I Bought a bracelet with bible characters and a charm broke. the virgin mary one. Do you think it's a sign?
I had a dream last night where you were a transsexual in a low cut blue dress with lovely long brown hair. You were very pretty. I hope you are well.
So the hot 23 year old i went home with last night is really 17 and was here for orientation.. i feel like a pedifile...
In that case, you should probably come up to the union, orientation is in full swing, your kind of guys ;)
cunt.
discovery: the myth about swedish girls giving good head? not a myth.
dude i doubt hes gay
I CAUGHT HIM BEATING OFF TO MENS HEALTH!
This is a mass text.

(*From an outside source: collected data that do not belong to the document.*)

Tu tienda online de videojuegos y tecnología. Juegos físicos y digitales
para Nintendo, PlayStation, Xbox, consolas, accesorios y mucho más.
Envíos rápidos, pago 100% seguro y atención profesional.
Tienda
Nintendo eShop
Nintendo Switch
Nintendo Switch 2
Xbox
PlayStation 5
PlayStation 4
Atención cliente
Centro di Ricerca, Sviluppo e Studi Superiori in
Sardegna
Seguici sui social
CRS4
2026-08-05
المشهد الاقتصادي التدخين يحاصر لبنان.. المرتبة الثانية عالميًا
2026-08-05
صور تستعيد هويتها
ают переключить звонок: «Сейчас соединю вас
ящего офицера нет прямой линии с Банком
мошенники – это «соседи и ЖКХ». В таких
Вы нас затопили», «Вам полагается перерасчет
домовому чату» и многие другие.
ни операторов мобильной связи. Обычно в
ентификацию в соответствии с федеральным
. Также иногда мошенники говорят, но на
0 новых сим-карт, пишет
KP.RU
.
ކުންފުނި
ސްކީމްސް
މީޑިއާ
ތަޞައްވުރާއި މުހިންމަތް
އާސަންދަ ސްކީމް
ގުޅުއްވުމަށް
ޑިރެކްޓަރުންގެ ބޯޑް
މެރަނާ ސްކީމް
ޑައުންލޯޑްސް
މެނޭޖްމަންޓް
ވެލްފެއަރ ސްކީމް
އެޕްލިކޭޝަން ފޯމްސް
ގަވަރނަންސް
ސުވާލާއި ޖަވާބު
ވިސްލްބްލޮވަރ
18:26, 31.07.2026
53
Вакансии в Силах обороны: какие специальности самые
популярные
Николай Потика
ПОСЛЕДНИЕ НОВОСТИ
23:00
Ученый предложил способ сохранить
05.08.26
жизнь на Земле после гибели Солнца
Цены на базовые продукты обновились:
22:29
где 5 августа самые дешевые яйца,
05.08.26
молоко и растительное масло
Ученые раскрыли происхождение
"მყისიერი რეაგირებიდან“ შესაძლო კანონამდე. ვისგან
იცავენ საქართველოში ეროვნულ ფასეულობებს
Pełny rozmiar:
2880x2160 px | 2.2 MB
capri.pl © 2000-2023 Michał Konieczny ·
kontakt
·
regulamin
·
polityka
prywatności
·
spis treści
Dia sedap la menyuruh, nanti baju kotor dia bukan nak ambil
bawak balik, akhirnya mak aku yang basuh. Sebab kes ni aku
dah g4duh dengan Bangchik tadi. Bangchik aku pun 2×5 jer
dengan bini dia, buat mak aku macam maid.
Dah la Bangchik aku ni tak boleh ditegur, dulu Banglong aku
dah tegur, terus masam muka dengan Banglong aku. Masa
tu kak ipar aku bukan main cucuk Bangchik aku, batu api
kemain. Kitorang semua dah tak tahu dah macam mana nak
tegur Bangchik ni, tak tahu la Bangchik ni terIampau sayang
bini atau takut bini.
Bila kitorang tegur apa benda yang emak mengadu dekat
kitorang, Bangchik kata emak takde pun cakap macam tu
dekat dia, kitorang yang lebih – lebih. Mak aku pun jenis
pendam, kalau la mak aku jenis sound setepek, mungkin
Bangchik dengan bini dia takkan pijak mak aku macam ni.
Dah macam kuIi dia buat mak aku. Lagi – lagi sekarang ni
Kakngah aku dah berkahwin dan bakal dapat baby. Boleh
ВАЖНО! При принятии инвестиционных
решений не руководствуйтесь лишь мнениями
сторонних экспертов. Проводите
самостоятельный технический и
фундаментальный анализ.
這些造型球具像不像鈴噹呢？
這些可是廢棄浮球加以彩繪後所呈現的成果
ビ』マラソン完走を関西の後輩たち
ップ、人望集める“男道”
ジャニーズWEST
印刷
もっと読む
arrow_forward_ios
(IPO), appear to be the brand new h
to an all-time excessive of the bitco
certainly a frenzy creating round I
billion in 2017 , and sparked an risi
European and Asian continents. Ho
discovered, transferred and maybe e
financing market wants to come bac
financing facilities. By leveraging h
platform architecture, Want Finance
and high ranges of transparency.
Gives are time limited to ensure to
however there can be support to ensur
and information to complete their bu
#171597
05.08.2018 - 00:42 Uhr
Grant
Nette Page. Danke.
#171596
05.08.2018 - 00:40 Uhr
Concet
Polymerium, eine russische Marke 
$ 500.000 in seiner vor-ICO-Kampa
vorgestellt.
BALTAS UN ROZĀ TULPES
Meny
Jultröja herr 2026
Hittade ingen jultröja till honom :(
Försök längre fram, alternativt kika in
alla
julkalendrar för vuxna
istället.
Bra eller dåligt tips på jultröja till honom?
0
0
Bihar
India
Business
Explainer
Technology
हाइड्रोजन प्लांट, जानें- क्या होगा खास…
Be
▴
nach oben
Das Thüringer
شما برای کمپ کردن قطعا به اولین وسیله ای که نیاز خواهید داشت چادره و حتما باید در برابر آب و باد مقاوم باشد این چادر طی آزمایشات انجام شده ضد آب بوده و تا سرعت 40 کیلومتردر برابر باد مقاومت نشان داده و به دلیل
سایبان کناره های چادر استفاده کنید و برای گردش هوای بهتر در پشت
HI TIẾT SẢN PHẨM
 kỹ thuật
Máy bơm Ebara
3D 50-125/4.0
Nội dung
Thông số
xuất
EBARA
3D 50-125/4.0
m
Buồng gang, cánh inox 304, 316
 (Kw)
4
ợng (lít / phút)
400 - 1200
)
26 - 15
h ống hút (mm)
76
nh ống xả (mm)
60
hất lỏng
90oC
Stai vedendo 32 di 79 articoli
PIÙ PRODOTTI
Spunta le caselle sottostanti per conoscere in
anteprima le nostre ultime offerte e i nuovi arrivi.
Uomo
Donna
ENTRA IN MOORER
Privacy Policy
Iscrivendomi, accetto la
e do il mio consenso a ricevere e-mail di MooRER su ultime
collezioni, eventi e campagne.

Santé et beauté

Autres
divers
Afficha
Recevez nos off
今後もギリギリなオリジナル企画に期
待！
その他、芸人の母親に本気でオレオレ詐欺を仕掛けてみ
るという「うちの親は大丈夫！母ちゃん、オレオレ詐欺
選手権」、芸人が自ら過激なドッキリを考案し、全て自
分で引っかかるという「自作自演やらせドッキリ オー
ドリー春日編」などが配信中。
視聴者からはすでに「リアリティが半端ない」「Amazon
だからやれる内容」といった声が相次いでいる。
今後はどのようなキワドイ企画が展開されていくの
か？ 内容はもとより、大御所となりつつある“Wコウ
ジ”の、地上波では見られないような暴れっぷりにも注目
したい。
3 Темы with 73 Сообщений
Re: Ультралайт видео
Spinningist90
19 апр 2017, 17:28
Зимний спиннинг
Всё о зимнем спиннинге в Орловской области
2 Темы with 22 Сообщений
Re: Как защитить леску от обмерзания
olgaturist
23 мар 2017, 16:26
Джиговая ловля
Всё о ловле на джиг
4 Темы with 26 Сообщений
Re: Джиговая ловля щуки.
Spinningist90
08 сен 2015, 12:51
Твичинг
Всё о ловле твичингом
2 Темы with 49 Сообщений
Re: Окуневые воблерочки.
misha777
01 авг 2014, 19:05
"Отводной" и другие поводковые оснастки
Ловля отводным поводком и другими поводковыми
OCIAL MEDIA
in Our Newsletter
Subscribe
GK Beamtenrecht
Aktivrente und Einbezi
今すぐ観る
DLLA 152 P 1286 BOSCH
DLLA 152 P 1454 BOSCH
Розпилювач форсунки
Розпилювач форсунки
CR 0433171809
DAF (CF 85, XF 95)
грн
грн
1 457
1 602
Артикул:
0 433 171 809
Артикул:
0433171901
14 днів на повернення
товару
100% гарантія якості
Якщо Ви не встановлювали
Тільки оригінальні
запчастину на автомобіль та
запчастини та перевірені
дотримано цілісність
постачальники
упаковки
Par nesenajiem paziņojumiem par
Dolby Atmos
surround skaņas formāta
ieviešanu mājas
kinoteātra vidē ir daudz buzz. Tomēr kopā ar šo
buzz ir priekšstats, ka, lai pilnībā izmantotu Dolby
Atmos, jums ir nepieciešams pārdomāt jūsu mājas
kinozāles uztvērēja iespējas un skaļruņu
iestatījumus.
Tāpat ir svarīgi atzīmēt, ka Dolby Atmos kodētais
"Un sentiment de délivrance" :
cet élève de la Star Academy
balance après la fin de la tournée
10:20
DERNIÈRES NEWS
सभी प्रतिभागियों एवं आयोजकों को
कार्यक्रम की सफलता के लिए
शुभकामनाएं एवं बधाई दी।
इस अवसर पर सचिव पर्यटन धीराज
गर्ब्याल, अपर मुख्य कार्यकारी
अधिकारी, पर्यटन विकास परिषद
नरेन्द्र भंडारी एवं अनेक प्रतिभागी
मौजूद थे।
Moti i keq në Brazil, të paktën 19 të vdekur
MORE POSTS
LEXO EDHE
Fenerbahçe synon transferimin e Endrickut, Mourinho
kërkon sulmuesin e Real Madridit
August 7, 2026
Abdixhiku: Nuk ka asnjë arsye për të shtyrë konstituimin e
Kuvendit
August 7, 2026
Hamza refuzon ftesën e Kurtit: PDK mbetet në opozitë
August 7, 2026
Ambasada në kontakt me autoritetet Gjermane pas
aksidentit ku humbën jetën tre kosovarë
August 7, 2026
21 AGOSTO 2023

Does anyone know what the hell the asian woman at the end of Napoleon Dynamite is doing in the movie
Lightning struck the tree right outside of her window as I came inside her. I think its God's way of saying go by plan b.
Do you think they make a "sorry in my drunken debauchery I dropped a pumpkin off the balcony and you happened to be standing right there/get well soon" card?
Sometimes things go your way and sometimes you get hit on by a fat drunk girl.
And is it bad that I haven't talked to guys who I haven't already dated? I feel like a recycle bin.
Also, nothing screams "don't talk to me because I'm unstable" like walking around eating cookie dough out of the package.
Worrying about "What smells like cat pee?" is so much easier than worrying about "What am I doing with my life?"
I literally just skipped to the fridge when I realized we had enough vodka left to get day drunk
I looked like a tiger in heat. He didn't know if I wanted to fuck him or eat him.
Tonights mission: get trashed, smoke a bowl on top of the silo, get some dick. Not necessarily in that order.